Mastour Haniye, Dehghani Toktam, Moradi Ehsan, Eslami Saeid
Department of Medical Education, Faculty of Medicine, Mashhad University of Medical Sciences, Mashhad, Iran.
Department of Medical Informatics, Faculty of Medicine, Mashhad University of Medical Sciences, Mashhad, Iran.
Heliyon. 2023 Jul 13;9(7):e18248. doi: 10.1016/j.heliyon.2023.e18248. eCollection 2023 Jul.
Since the advent of medical education systems, managing high-stakes exams has been a top priority and challenge for all policymakers. However, considering machine learning (ML) techniques as a replacement for medical licensing examinations, particularly during crises such as the COVID-19 outbreak, could be an effective solution.
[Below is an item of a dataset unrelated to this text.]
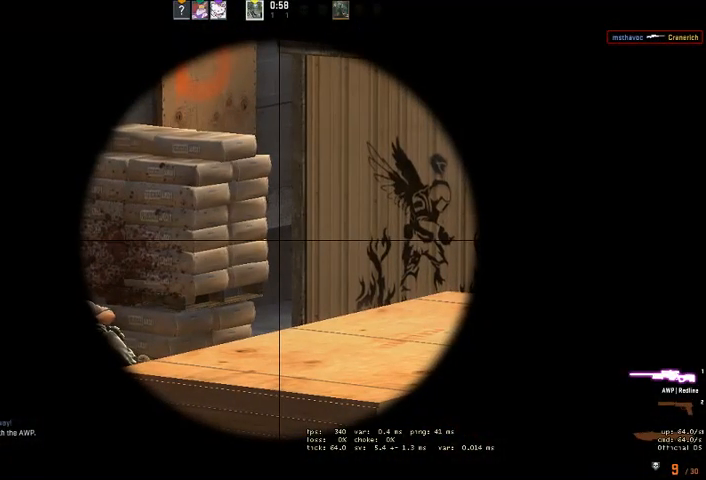
Gameplay with keyboard and mouse; each line is a JSON object with the keys and mouse buttons held at the frame after it. "events" lists presses ("down") and releases ("up") of "a", "ctrl", "d", "e", "q", "s", "shift", "space", "w", "mouse_left", "mouse_wheel" and "mouse_right" between this image and that frame as [ms after this image, input, new state], when the widget could be followed in between. "mouse_left", "mouse_wheel", "mouse_right" = the "left", "wheel", "right" buttons of the "mouse" list. No other keys are recorded. "wheel" means that the mouse wheel is clicked or scrolled. Mouse movement is not recorded. Not read: mouse_mb4.
{"keys": [], "mouse": ["right"], "events": [[433, "mouse_right", "down"]]}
This study uses ML models to develop a framework for predicting medical students' performance on high-stakes exams, such as the Comprehensive Medical Basic Sciences Examination (CMBSE).
Prediction of students' status and score on high-stakes examinations faces several challenges, including an imbalanced number of failing and passing students, a large number of heterogeneous and complex features, and the need to identify at-risk and top-performing students. In this study, two major categories of ML approaches are compared: first, classic models (logistic regression (LR), support vector machine (SVM), and k-nearest neighbors (KNN)), and second, ensemble models (voting, bagging (BG), random forests (RF), adaptive boosting (ADA), extreme gradient boosting (XGB), and stacking).
To evaluate the models' discrimination ability, they are assessed using a real dataset containing information on medical students over a five-year period (n = 1005). The findings indicate that ensemble ML models demonstrate optimal performance in predicting CMBSE status (RF and stacking). Similarly, among the classic regressors, LR exhibited the highest root-mean-square deviation (RMSD) (0.134) and coefficient of determination (R2) (0.62), whereas the RF model had the highest RMSD (0.077) and R2 (0.80) overall. Furthermore, Anatomical Sciences, Biochemistry, Parasitology, and Entomology grade point average (GPA) and grades demonstrated the strongest positive correlation with the outcomes.
Comparing classic and ensemble ML models revealed that ensemble models are superior to classic models. Therefore, the presented framework could be considered a suitable alternative for the CMBSE and other comparable medical licensing examinations.
自医学教育体系出现以来,管理高风险考试一直是所有政策制定者的首要任务和挑战。然而,将机器学习(ML)技术作为医学执照考试的替代方案,特别是在诸如新冠疫情爆发等危机期间,可能是一种有效的解决方案。本研究使用ML模型开发了一个框架,用于预测医学生在高风险考试中的表现,如综合医学基础科学考试(CMBSE)。
预测学生在高风险考试中的状态和分数面临着几个挑战,包括及格和不及格学生数量不均衡、大量异质和复杂的特征,以及识别有风险和表现优异的学生的需求。在本研究中,比较了两类主要的ML方法:第一类是经典模型(逻辑回归(LR)、支持向量机(SVM)和k近邻(KNN)),第二类是集成模型(投票、装袋(BG)、随机森林(RF)、自适应提升(ADA)、极端梯度提升(XGB)和堆叠)。
为了评估模型的辨别能力,使用了一个包含五年内医学生信息的真实数据集(n = 1005)对模型进行评估。结果表明,集成ML模型在预测CMBSE状态方面表现最佳(RF和堆叠)。同样,在经典回归模型中,LR的均方根偏差(RMSD)最高(0.134),决定系数(R2)最高(0.62),而RF模型总体上RMSD最高(0.077),R2最高(0.80)。此外,解剖学、生物化学、寄生虫学和昆虫学的平均绩点(GPA)和成绩与结果呈现出最强的正相关。
比较经典和集成ML模型发现,集成模型优于经典模型。因此,所提出的框架可被视为CMBSE和其他类似医学执照考试的合适替代方案。